Edit: To me, personally, I would have been more interested had this been an argument about back propagation for training NNs. I suspected NNs could do this because of what's in them, but training is as much of a constraint on what they can actually do.




Yep, it's funny how different people can have different reactions. The headline of the article said "any function", and so did the first sentence of the post ("any function at all").

Later on in the article, it's qualified, but tempers are already rising.

Here come people with their non-computable functions, their unmeasurable functions, their nowhere-continuous functions, all wanting to get approximated. In sup norm! On unbounded sets!

Irksome, greedy, and vexatious.


It can learn any input to output mapping. What more do you want?

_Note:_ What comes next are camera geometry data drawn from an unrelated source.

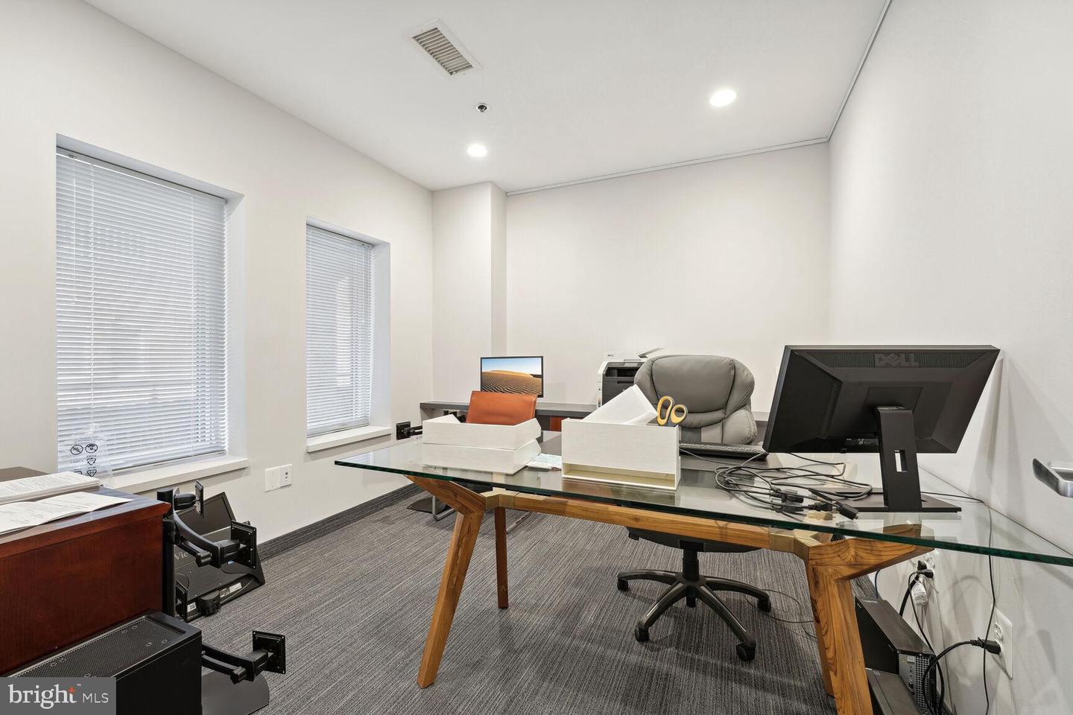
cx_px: 536
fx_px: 417
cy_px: 358
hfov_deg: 104.3
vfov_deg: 81.2
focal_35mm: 14
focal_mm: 14
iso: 500
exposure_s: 1/4
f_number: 8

The article doesn't say anything about whether it can learn it, just that it can represent it.


The proof is constructive, so actually you can. Just create a few neurons for the "tower function" and the correct output weight at every point you want to map.

If you mean learn functions efficiently with few parameters, or in ways that generalize well, the article makes no claims about that at all. There are two "no free lunch" theorems. One of which says that it's impossible to guarantee any method will generalize well on all problems, and the other that says it's impossible to guarantee any optimization method will work well on all problems. You just have to make strong assumptions like "my function can be modeled by a neural net" or "the error function is convex."

However neural networks are agnostic to the optimization algorithm you use to set their weights. There are many different ones.